→ Assignment: Please reproduce the lines of the data below, starting at the line that contains "of shorteners. 2 votes." and ending at the line that contains "SATURDAY SHORT: 200 (1976)", with both of those lines included. Leave the picture markers out of your answer.

→ Study material:
◇ ◇ ◇ ◇ ◇ ◇ ◇
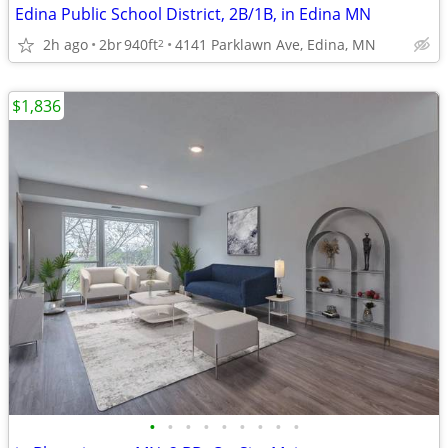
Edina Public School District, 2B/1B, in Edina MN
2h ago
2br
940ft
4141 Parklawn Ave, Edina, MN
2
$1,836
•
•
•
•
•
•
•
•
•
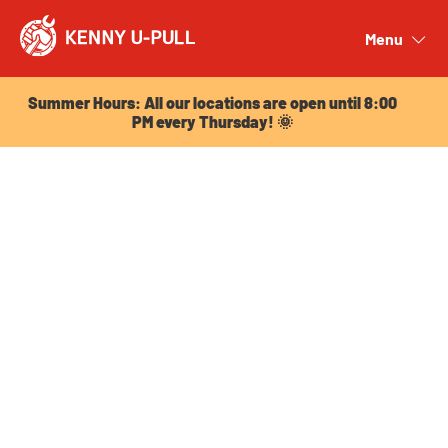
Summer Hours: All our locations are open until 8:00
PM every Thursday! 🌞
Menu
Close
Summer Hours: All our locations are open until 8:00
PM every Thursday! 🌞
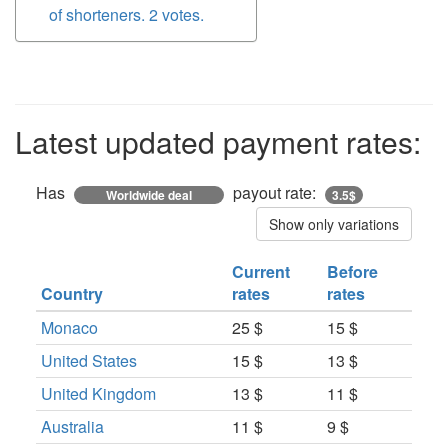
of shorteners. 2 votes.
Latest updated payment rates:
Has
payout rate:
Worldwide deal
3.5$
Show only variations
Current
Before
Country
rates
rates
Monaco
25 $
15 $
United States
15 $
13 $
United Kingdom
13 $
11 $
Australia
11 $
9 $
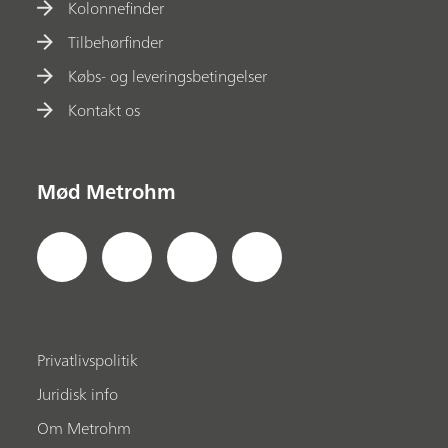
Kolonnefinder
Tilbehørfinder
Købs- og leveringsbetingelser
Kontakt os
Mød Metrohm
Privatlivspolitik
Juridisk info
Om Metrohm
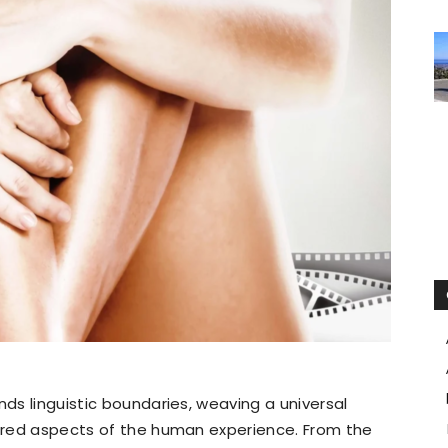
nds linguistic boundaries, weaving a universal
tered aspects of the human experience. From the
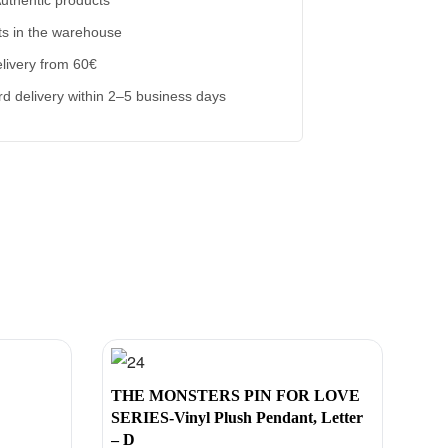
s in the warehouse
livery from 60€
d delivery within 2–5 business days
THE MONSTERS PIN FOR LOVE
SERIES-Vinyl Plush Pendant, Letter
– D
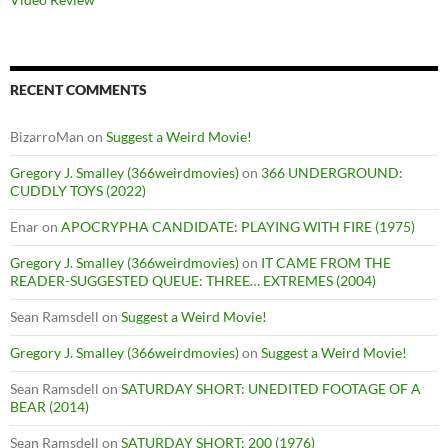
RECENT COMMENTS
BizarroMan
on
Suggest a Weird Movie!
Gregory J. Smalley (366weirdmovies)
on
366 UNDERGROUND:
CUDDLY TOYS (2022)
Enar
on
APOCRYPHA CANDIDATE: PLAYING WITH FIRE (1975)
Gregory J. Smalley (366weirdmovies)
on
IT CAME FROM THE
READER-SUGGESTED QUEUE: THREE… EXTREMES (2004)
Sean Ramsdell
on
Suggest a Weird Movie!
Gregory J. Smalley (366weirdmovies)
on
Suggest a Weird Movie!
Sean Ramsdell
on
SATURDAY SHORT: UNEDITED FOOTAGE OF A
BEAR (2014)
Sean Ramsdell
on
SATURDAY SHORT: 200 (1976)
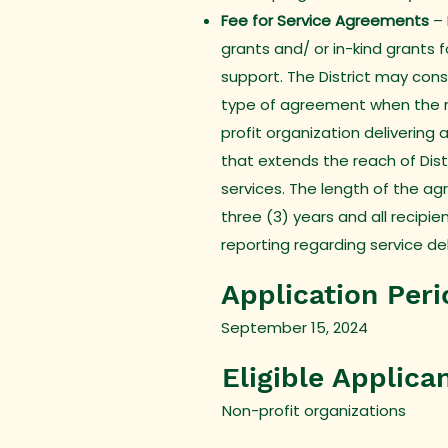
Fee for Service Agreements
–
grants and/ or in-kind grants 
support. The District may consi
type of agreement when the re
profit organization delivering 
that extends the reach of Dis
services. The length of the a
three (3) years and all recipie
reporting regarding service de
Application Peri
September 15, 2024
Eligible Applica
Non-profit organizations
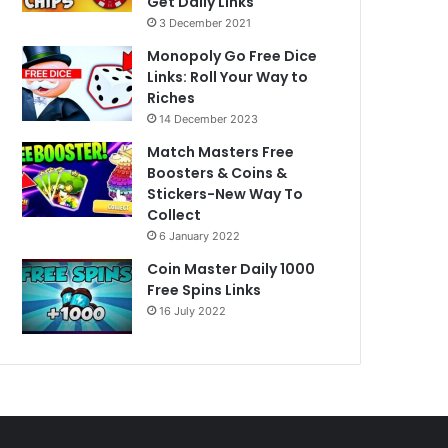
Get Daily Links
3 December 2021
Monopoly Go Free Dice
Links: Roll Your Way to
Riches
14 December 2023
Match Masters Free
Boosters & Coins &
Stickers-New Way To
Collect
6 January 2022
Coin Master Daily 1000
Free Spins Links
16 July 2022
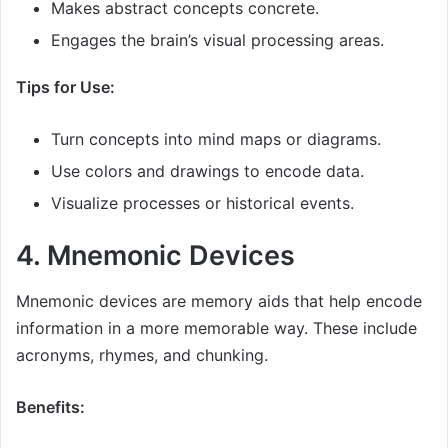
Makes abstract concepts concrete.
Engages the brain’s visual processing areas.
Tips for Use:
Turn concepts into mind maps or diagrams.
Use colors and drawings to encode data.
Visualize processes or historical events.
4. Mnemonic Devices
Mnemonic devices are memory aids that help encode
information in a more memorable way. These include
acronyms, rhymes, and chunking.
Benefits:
◇ ◇ ◇ ◇ ◇ ◇ ◇
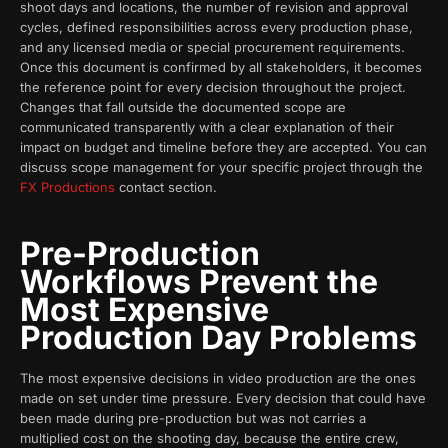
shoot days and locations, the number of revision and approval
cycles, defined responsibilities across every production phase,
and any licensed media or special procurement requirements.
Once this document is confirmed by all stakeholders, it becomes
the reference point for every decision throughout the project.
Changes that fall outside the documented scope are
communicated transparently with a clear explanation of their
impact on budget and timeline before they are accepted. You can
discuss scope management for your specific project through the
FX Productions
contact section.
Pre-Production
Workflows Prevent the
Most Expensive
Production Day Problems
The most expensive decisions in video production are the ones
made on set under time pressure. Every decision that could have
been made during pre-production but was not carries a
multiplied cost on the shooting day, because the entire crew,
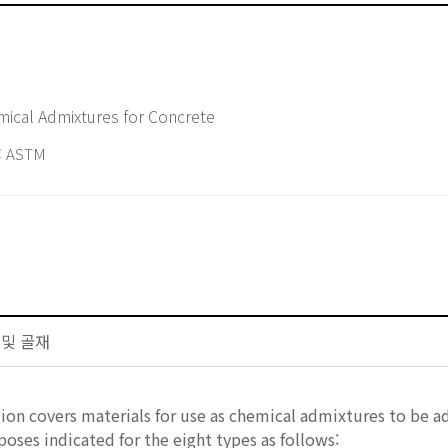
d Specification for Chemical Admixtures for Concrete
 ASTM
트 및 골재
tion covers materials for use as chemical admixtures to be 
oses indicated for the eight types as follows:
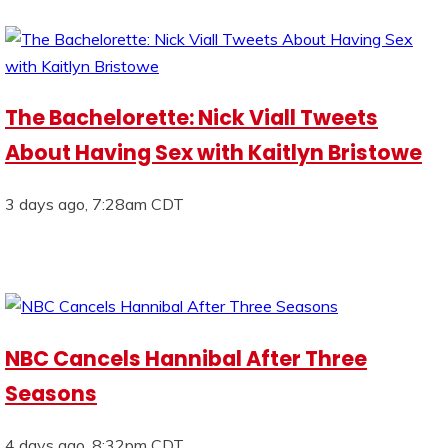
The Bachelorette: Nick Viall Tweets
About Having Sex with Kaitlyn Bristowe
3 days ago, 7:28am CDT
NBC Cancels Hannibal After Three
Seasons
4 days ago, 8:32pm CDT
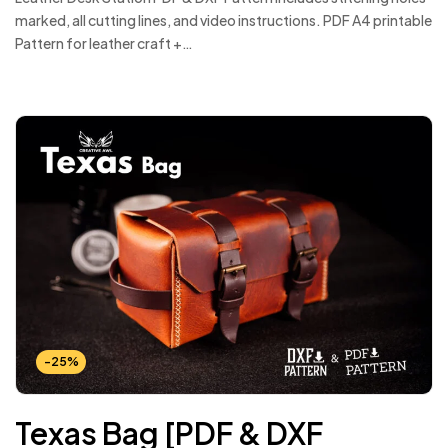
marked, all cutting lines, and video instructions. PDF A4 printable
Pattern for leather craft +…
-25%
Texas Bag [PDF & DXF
◇ ◇ ◇ ◇ ◇ ◇ ◇
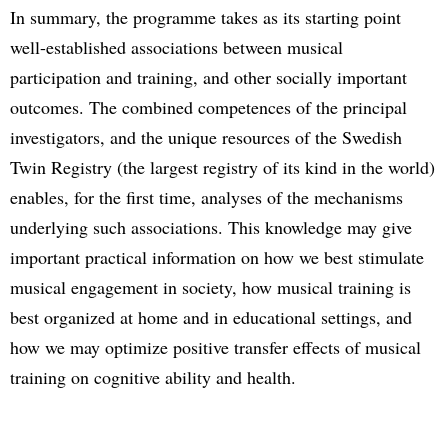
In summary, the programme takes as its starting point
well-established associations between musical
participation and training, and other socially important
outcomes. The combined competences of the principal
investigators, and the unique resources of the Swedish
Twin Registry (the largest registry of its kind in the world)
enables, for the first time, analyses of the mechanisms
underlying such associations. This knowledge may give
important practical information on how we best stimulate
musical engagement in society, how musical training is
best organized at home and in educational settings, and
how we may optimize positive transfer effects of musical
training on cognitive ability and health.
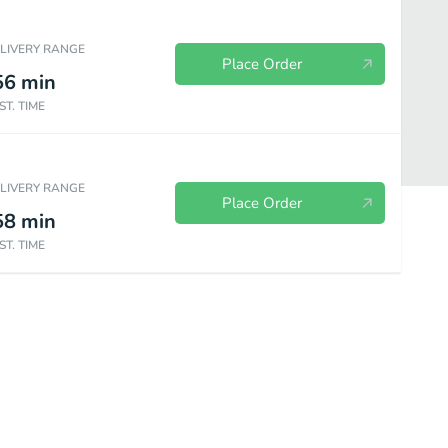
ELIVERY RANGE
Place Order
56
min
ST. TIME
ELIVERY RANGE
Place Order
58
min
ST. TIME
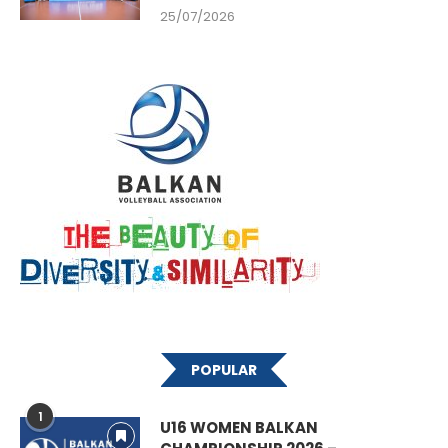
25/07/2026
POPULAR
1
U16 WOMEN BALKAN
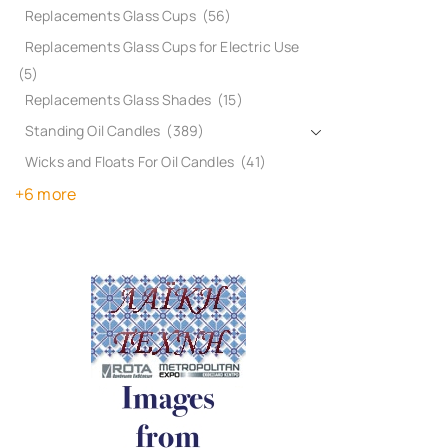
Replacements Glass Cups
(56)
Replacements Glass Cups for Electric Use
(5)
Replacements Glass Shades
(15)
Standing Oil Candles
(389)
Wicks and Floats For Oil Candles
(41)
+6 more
◇ ◇ ◇ ◇ ◇ ◇ ◇
→ Answer to this task:
of shorteners. 2 votes.
Latest updated payment rates:
Has
payout rate:
Worldwide deal
3.5$
Show only variations
Current
Before
Country
rates
rates
Monaco
25 $
15 $
United States
15 $
13 $
United Kingdom
13 $
11 $
Australia
11 $
9 $
Kolonnefinder
Tilbehørfinder
Købs- og leveringsbetingelser
Kontakt os
Mød Metrohm
Privatlivspolitik
Juridisk info
Om Metrohm
nds linguistic boundaries, weaving a universal
tered aspects of the human experience. From the
s in the warehouse
livery from 60€
d delivery within 2–5 business days
THE MONSTERS PIN FOR LOVE
SERIES-Vinyl Plush Pendant, Letter
– D
RECENT COMMENTS
BizarroMan
on
Suggest a Weird Movie!
Gregory J. Smalley (366weirdmovies)
on
366 UNDERGROUND:
CUDDLY TOYS (2022)
Enar
on
APOCRYPHA CANDIDATE: PLAYING WITH FIRE (1975)
Gregory J. Smalley (366weirdmovies)
on
IT CAME FROM THE
READER-SUGGESTED QUEUE: THREE… EXTREMES (2004)
Sean Ramsdell
on
Suggest a Weird Movie!
Gregory J. Smalley (366weirdmovies)
on
Suggest a Weird Movie!
Sean Ramsdell
on
SATURDAY SHORT: UNEDITED FOOTAGE OF A
BEAR (2014)
Sean Ramsdell
on
SATURDAY SHORT: 200 (1976)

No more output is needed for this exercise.